══ Given entries
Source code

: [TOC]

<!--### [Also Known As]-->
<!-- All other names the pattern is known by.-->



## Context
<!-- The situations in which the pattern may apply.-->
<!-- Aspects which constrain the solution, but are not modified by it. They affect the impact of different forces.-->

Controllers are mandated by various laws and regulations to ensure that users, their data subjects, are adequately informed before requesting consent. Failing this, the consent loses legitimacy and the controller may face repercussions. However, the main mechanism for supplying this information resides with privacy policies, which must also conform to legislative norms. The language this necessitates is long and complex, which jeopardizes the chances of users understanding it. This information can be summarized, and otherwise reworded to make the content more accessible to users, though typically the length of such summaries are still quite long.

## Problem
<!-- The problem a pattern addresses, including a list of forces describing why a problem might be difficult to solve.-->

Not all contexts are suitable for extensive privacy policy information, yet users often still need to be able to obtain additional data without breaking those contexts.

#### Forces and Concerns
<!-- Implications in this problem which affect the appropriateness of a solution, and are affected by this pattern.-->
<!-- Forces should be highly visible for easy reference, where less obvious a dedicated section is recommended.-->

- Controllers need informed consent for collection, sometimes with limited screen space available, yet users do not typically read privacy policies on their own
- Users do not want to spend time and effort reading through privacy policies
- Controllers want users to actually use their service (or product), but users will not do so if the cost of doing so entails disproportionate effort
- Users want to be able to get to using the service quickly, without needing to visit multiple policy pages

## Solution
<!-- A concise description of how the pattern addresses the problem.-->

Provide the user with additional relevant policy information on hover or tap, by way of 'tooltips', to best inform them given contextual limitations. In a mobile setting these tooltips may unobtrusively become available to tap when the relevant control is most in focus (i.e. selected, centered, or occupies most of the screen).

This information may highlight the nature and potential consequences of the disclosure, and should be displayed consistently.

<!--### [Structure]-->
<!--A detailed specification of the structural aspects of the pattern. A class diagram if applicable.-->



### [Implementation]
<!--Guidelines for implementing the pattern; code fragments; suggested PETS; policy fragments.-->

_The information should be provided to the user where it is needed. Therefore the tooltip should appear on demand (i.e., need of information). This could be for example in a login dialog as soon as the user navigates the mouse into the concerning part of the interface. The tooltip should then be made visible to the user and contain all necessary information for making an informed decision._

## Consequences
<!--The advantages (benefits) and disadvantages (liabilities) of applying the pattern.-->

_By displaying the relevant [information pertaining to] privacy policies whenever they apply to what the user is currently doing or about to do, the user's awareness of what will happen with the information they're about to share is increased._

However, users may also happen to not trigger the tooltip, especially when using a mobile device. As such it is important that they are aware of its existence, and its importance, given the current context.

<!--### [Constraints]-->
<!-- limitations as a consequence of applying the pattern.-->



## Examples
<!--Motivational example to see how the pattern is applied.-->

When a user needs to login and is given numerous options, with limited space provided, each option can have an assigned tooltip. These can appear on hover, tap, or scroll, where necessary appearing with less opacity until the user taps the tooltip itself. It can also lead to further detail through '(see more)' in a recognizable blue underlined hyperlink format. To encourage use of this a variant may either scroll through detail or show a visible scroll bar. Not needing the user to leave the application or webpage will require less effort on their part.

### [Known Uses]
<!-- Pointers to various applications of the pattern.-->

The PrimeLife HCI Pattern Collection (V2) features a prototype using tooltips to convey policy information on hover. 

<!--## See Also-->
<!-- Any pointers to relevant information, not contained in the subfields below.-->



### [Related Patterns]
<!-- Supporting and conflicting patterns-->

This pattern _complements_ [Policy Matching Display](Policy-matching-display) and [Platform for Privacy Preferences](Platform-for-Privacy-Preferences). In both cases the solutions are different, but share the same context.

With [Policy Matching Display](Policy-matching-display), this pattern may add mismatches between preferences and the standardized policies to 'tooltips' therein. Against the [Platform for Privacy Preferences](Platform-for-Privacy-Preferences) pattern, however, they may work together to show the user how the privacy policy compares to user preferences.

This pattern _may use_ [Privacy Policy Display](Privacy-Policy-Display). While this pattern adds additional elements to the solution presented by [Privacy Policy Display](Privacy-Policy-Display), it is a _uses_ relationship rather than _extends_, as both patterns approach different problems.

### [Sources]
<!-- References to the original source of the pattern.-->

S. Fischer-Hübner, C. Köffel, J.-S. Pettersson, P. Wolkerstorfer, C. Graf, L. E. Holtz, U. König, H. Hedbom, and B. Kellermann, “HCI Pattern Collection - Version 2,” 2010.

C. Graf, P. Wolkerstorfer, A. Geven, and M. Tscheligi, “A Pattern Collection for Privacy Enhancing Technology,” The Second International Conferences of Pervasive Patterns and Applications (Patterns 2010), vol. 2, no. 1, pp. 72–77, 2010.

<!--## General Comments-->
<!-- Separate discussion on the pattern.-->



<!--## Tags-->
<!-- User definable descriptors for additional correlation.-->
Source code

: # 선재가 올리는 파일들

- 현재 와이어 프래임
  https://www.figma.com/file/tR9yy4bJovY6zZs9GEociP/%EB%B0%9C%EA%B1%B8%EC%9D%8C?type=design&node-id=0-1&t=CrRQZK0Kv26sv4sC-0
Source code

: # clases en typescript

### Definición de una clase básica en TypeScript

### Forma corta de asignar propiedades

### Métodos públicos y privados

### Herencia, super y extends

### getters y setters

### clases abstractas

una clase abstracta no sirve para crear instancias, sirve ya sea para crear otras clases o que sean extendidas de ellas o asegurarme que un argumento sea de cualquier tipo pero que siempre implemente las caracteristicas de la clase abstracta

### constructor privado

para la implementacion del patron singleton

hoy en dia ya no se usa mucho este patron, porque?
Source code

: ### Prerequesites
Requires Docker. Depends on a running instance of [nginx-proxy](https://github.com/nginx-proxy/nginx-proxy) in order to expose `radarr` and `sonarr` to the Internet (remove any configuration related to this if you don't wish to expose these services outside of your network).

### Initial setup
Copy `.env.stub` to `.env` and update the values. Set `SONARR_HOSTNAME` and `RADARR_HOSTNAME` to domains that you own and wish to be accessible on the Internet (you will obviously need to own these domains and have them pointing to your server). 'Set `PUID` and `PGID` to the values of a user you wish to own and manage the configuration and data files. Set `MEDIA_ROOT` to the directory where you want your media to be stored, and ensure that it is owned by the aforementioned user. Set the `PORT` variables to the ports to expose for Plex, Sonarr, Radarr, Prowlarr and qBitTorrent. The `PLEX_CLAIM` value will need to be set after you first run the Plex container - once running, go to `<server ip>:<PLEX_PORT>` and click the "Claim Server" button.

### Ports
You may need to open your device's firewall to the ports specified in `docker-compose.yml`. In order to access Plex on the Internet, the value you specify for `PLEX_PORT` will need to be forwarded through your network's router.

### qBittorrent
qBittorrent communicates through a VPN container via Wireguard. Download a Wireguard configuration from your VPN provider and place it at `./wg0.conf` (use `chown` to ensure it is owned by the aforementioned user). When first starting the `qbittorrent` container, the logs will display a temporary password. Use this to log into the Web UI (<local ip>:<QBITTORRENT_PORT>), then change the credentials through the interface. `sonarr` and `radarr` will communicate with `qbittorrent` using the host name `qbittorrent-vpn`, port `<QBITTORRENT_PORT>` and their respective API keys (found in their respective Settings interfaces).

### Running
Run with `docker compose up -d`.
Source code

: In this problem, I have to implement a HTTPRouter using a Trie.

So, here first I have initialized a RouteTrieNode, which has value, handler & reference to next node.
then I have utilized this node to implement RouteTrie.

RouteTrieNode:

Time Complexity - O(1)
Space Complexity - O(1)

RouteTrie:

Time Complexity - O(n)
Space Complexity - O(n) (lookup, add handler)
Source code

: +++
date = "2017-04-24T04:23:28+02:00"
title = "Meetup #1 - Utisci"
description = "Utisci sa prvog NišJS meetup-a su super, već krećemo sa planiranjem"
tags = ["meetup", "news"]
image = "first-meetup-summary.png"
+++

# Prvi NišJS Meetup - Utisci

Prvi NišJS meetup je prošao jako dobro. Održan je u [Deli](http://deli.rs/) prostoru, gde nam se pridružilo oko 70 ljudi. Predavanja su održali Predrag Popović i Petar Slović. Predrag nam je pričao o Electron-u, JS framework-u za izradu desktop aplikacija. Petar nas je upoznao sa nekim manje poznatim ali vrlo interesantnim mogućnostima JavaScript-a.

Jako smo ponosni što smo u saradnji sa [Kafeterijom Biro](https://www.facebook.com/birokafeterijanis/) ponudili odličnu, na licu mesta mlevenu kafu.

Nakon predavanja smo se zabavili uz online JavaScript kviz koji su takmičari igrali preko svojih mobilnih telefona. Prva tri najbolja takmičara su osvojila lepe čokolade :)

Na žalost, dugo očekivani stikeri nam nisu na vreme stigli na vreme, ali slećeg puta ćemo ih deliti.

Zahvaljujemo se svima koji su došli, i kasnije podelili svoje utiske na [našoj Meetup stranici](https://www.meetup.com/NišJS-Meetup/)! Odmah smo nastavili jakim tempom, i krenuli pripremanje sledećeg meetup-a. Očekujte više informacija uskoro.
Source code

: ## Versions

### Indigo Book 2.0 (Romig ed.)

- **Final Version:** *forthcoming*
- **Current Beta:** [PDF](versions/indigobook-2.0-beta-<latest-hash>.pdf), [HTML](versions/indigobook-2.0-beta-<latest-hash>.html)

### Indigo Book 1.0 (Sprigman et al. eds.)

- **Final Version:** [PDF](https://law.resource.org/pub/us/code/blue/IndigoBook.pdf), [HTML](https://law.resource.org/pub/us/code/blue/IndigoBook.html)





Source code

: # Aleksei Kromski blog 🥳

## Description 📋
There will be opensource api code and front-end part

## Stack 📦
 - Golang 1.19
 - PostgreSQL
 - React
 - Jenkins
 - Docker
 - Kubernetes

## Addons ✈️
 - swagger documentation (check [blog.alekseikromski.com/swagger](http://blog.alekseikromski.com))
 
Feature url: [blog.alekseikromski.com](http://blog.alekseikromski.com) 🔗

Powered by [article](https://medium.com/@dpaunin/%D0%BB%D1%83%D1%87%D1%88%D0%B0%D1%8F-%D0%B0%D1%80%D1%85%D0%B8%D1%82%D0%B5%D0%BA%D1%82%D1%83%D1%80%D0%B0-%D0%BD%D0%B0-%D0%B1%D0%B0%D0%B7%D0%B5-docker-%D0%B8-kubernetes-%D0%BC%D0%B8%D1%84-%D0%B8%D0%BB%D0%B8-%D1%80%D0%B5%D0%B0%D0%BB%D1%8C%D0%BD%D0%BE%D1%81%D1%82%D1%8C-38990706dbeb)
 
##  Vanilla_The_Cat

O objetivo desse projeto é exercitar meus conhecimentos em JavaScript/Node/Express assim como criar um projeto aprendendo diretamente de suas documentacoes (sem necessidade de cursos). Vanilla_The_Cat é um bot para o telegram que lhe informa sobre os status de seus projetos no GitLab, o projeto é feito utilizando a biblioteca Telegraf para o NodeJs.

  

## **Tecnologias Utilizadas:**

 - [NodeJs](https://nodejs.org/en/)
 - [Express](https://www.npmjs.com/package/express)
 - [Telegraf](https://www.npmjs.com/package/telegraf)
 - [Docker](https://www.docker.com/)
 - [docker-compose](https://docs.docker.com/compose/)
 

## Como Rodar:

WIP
════
Job item: Output exactly the lines of the records from the first through the one bearing "<!-- Aspects which", both ends included.

Answer area:
Source code

: [TOC]

<!--### [Also Known As]-->
<!-- All other names the pattern is known by.-->



## Context
<!-- The situations in which the pattern may apply.-->
<!-- Aspects which constrain the solution, but are not modified by it. They affect the impact of different forces.-->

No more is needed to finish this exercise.